Many cancer patients and people who've experienced life-changing injuries or faced death, talk about how it gave them the wake up call they needed to radically re-examine their lives. Many even talk about how their illness gave them the wake up call they needed, or a clear sense of purpose. The more severe the condition, the more desperately our inner wisdom is crying out to be heard.
The more we think of our bodies as beyond our control, hijacked by a malevolent force, or 'born faulty', the more we remain a disempowered victim and fail to see the divine mastery in our situation. We deny ourselves the opportunity to connect with our true self, and live a meaningful and inspired life. (I did say we were getting hippy dippy, right?)
Some symptoms are of, course, mighty mysterious and completely, infuriatingly baffling. There is no clear pattern to flare ups (except there is if you really pay attention). You can be living your best life, as the kids say, and then POOF! from nowhere a symptom arises and you’re completely miffed. Those are the worst… but also the best...
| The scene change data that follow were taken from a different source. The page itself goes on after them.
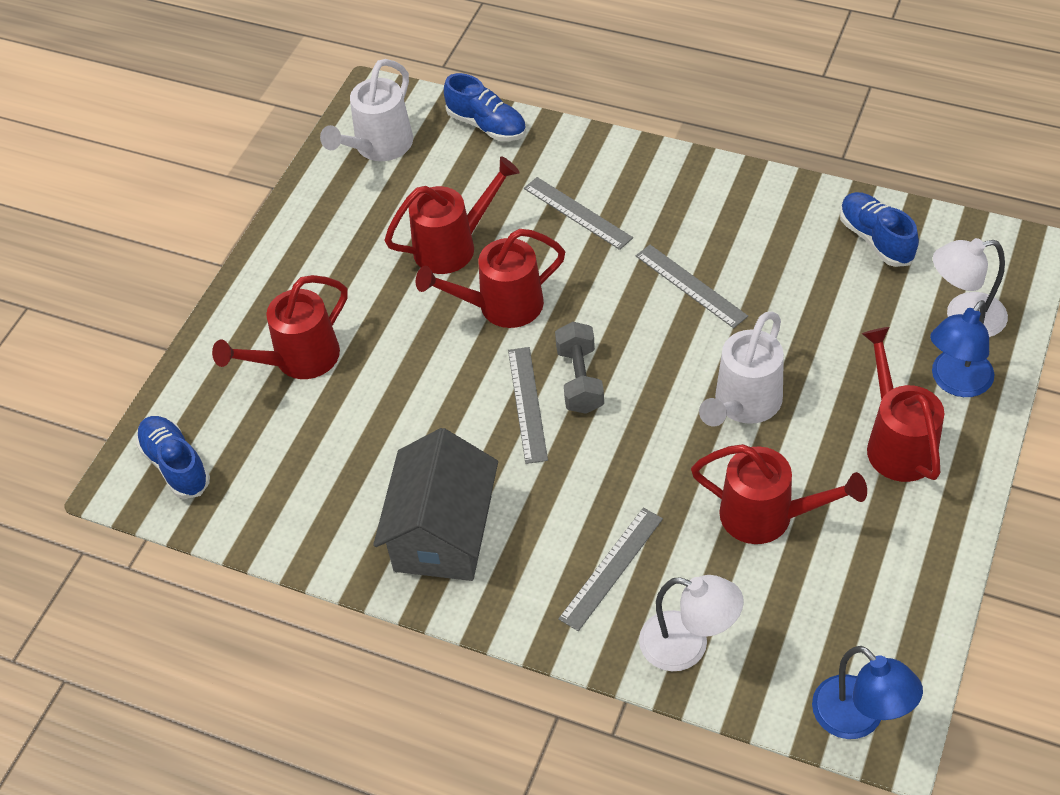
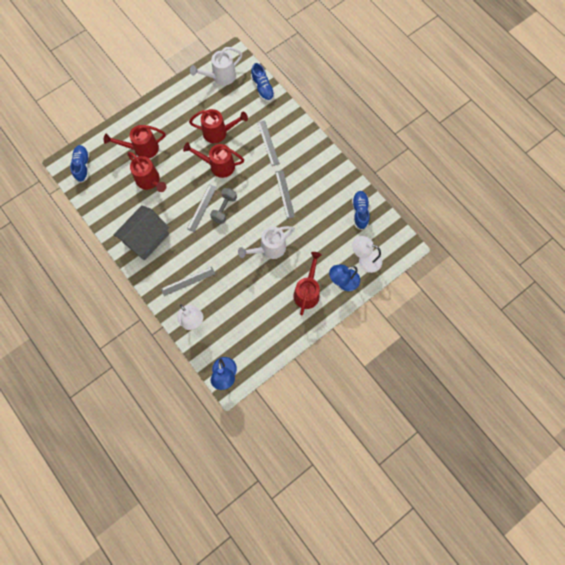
camera: 25 degrees right, 20 degrees up
red watering can [691,444,867,544] -> red watering can moved to [127,152,166,192]

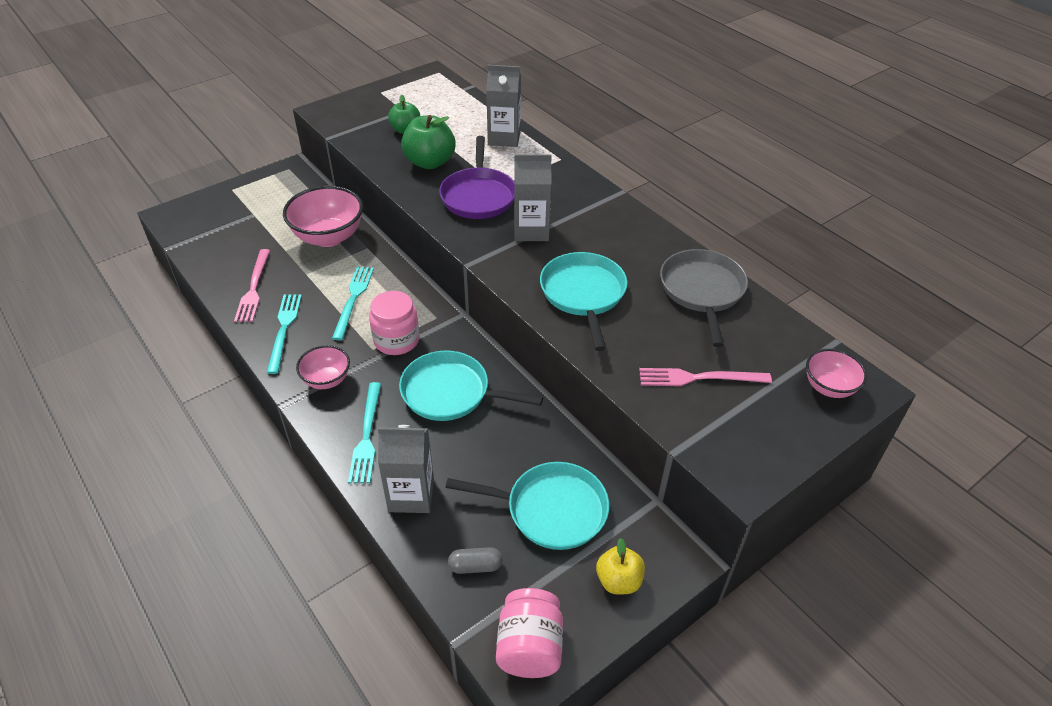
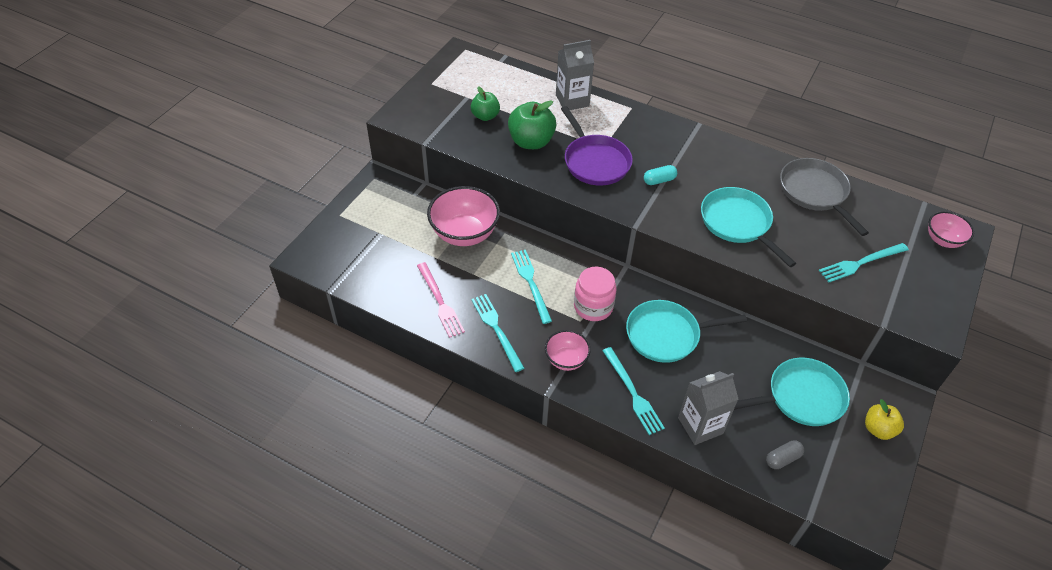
camera: 25 degrees left, 5 degrees up
pink jar [496,588,563,678] -> none
grey carton [514,154,552,241] -> turquoise capsule [644,165,677,185]
pink fork [639,368,772,386] -> turquoise fork [819,243,909,282]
The more wildly erratic and mysterious the symptoms are, usually the more psychological treasure there is to mine. For instance, one client with an autoimmune disease was adamant that her symptoms had no triggers, showing up even when life was wonderful. Yet when I probed, it turned out that “wonderful” was a veneer, a pleasant but inauthentic experience when she wasn’t being totally true to herself, for the sake of keeping the peace with people around her. It sounds so simple but it can be so hard to figure out.
“If you avoid a conflict to keep the peace, you start a war inside yourself”. - Cheryl Richardson
Sometimes she expected herself to do things the way her husband wanted, because she was afraid he would judge her for what she wanted. Her pride of being amenable prevented her from asking for what she really wanted, which she had shame around. Sometimes she just didn’t have the energy to fight, so her body put up a physical barrier instead. And, deep down, she knew that their wants would never be aligned, but she wasn’t ready to acknowledge it yet.
Each person and each symptom is unique. But for all of us, they are the voice at the back of our mind telling us that something needs attention.
So, instead of trying to avoid or suppress symptoms, or blaming microorganisms or faulty genes, if we view them with curiosity and an open mind, we may learn something, and hear the message our body is trying to give us and we can take action… or not. Like, maybe the symptom is the least worst option right now, and that's ok. Sometimes even just understanding them is enough to take the stress and worry out of them and make them easier to live with.
The more we show our bodies love, and listen to what they have to say, the better they work for us. The more open we are to the messages from within, the more we can leverage them for our personal growth and improve our lives (plus, it gets easier the more you do it). It’s then that we can experience genuine gratitude for our bodies, and love them as they are. Awww.